Thursday, 12 December 2013

My first attempt at a provocations

So I have been reading about provocations a lot from Kristi Bishop, a Vice Principal in the Hamilton Board (@kkeerybi) and from Aviva Dunsinger a teacher in Kristi's school.  In fact it was Aviva who passed Kristi's blog on to me.  At first I was kind of like what is that word "provocations"  I mean I have heard of provoking but to be honest never provocations.  Now I will also admit that language and me do not get along.  It is one of my weakest areas but one that I am constantly working towards getting better.  So it is not surprising that the word was not familiar to me. So like any life long learner I googled the word.  It means testing to elicit a particular response or reflex. I am starting to understand.

Well now that I knew the word I was able to go back and read how Kristi was promoting its use in the classroom.  The more I read the more I wanted to see it in action.  I looked to kindergarten and another amazing educator Laurel Fynes @kynderynes has an amazing post:

Well this got me thinking about a simple provocation of my own.  Today I put up three words on the board (other words where from previous white board use):

I then put out three bins of 3 dimensional solids and had the kids name the solids.  It was truely amazing to see all of the kids working at this task.  You can read all about the lesson on my storify:  I know that those three words don't mean much but they were enough to get the students thinking and moving towards understanding 3D figures.  In fact shortly after this we had a talk about the properties of 3Dfigures. Here is what they came up with:

I then had the students take the IPads and use educreations to talk about the shape name they chose and why.  Tomorrow we are going to have a congress about them and debate the names.  ,y hope is that they will have a better understanding then if I told them.

Now you may ask me how is this different then any other lesson.  Well for me not much, except my provocation became my context. Normally, I would have a minds-on activity and then set a context for the learning.  Today the provocation became the reason my kids wanted to learn.  

However, from a traditional text book a lot has changed.  Think back to how you learned geometry. If you were like me it was the teacher pulling out shapes and 3D figures (even though I was told shapes) and then proceeding to tell me their properties.  We then opened the textbook and practised.  Now you reflect, which method will help kids understand, one I which they developed understanding and then consolidated it by having peers validate their findings or one where the teacher did the learning and the students absorbed the learning? 

What provocations allow a teacher to do, is set-up a context for learning.  It hooks a student into the problem and makes them want to explore further.  I am still new at this and I no means an expert, would love to hear your thoughts on the subject.  Any provocations of your own to share? How would you use it I the classroom?

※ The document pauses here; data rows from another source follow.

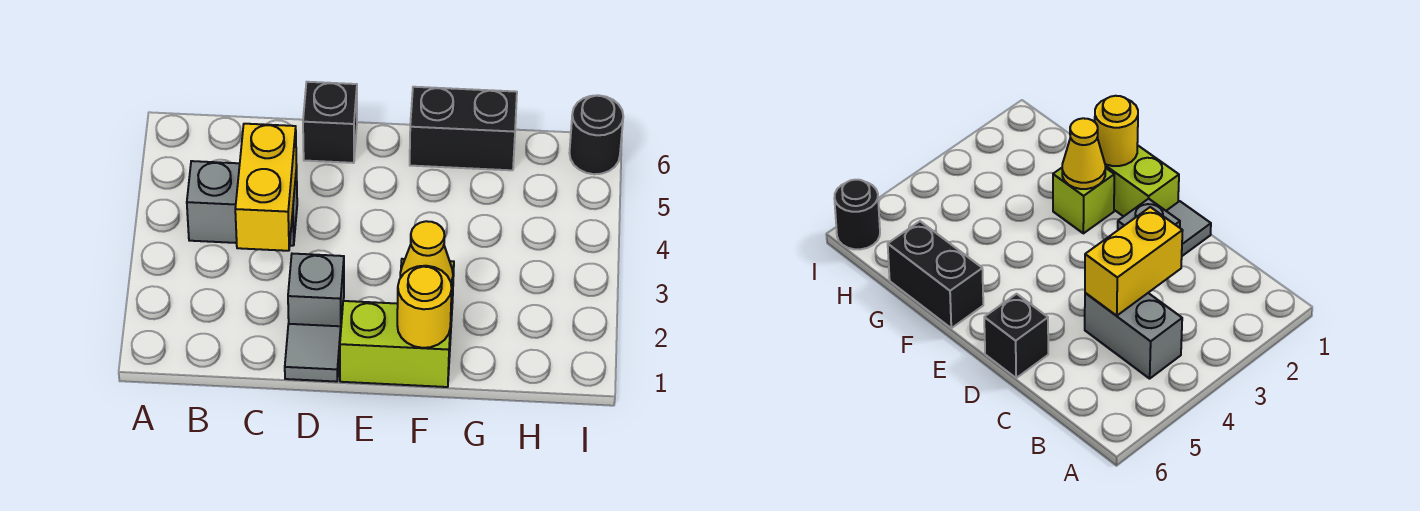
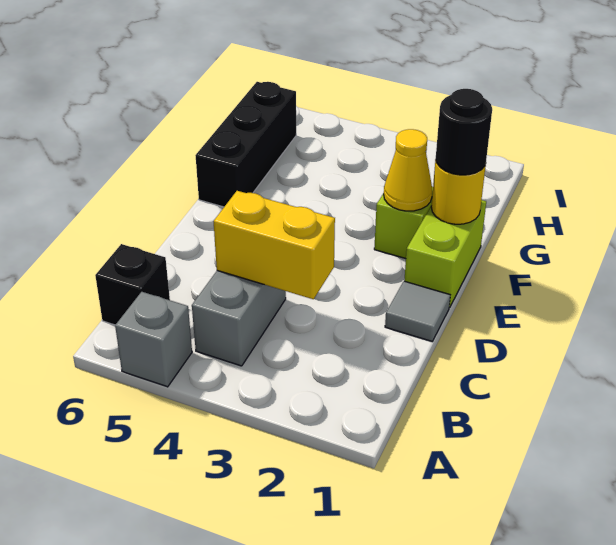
grey brick D2 level 1 -> grey brick A5 level 1
black brick D6 level 1 -> black brick B6 level 1
black brick F6:G6 level 1 -> black brick F6:H6 level 1
black round brick I6 level 1 -> black round brick F1 level 3

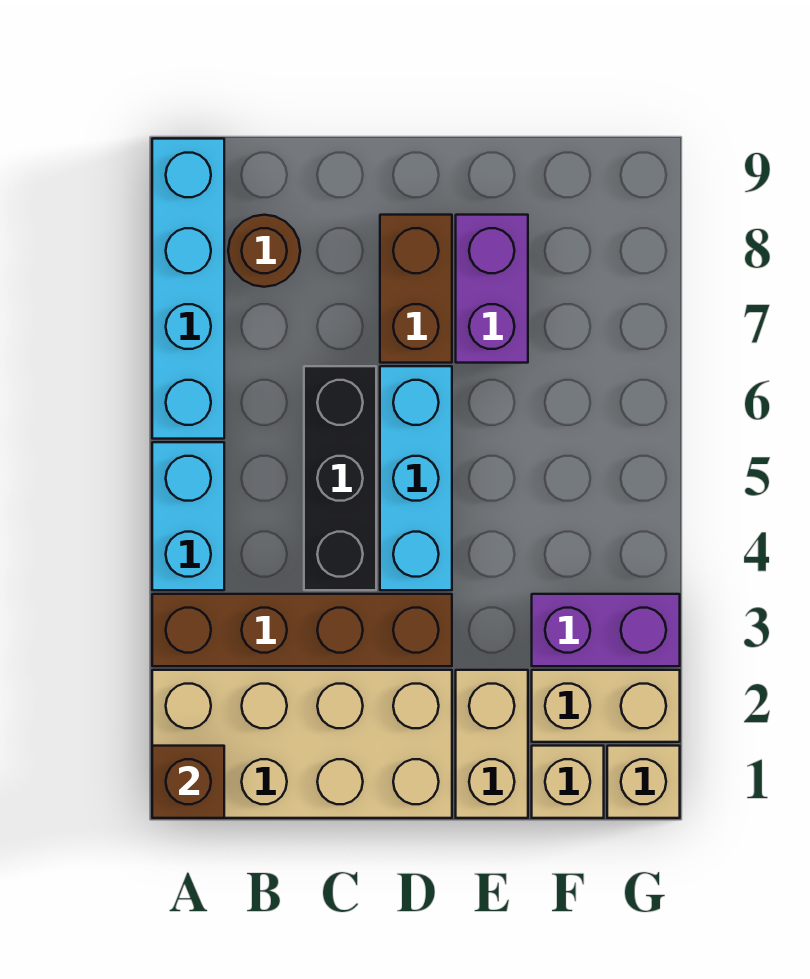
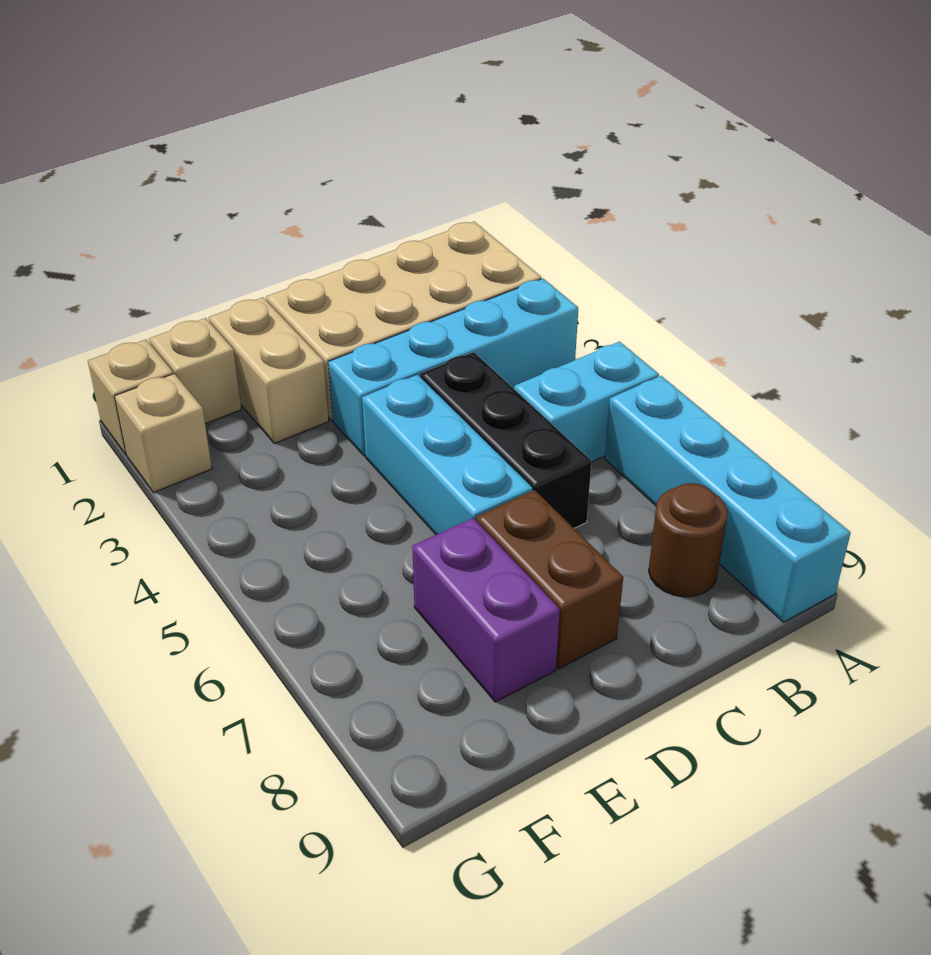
brown brick A1 level 2 -> none
brown brick A3:D3 level 1 -> cyan brick A3:D3 level 1
cyan brick A4:A5 level 1 -> cyan brick A5:B5 level 1
tan brick F2:G2 level 1 -> tan brick G2 level 1
purple brick F3:G3 level 1 -> none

  1. Thanks for sharing what you did here, Jonathan! It's awesome that you're giving this a try, and as you mentioned, it really isn't much different than what you usually do. I'm going to tweet the link of this post to Kristi, as I'd love for her to have a look at it. We were talking a lot about provocations at our Inquiry PD session today, and Kristi mentioned that when she used to teach a concept (e.g., energy), she'd give them the terms and have them sort the items. Now she'd get them to find the links. She uses the provocations and their questioning (as well as hers) for this. So this makes me wonder what would happen if you gave them the bins of objects without the names? Would students uncover the properties? Would they ask questions that would get them to these names? Or, is inquiry in math different, and are these terms up front important? Does it matter? I'm not sure. I'd love to have Kristi weigh in.

    Always so much to think about ...

  2. Thanks for the comment aviva, I would love to hear kristi's perspective. I actually didn't give them the names of the figures, all I wrote was prism, pyramid and cylinder. They had to use them to do everything else. These three terms are the general names of the figures. Students used their prior knowledge of 2d shapes and came up with more properties. It was interesting to see how they identified the figures. Many of them called them by their 2D shape names but some tried to use the terms upfront and add the 2D name. I haven't actually seen the final results as some are still working on it. I have a high ESL population and vocabulary is tough. Also some things in math are not constructable, eg. Names, properties, terms, etc. these are called social constructs and students just need to be told them. They can then use them to construct an understanding of their meaning. The provocations I gave them would be an example of this too. I gave them the name but they constructed the meaning of it. I don't know if this is the same what Kristi and you had in mind, would love to hear your thoughts. Thanks again for the response.

    1. It's interesting. I was talking to Jo-Ann (another teacher at my school) about this today too, and I'm really not sure. As we said, I don't think that there's one "right way" to do this. Regardless of if it's an official provocation (and of that I'm really not sure), your activity got students thinking and sharing their thinking. They're making connections. This is the purpose of a provocation anyway. Maybe that's what matters the most. Maybe this is a case where it's better not to get caught up in the language. What do you think?


    2. You are right about that. Would love to see an example of what a provocation is and how you use it in the class. Great talk.

    3. Math is always hard when it comes to provocations. I find myself using pictures (Kristi told me about the 101 questions website, and there's a ton of great photographs and videos there) or groupings of manipulatives with some general questions. I'm still playing with this. You want to give your students enough information, but not too much information. As Kristi said at our PD session the other day, "Inquiry is about having the students do the thinking, instead of you doing the thinking for them." With that in mind, I think that your provocation worked well, as the students were definitely the ones doing the thinking.

      I'm sure we'll be talking about this more during the year!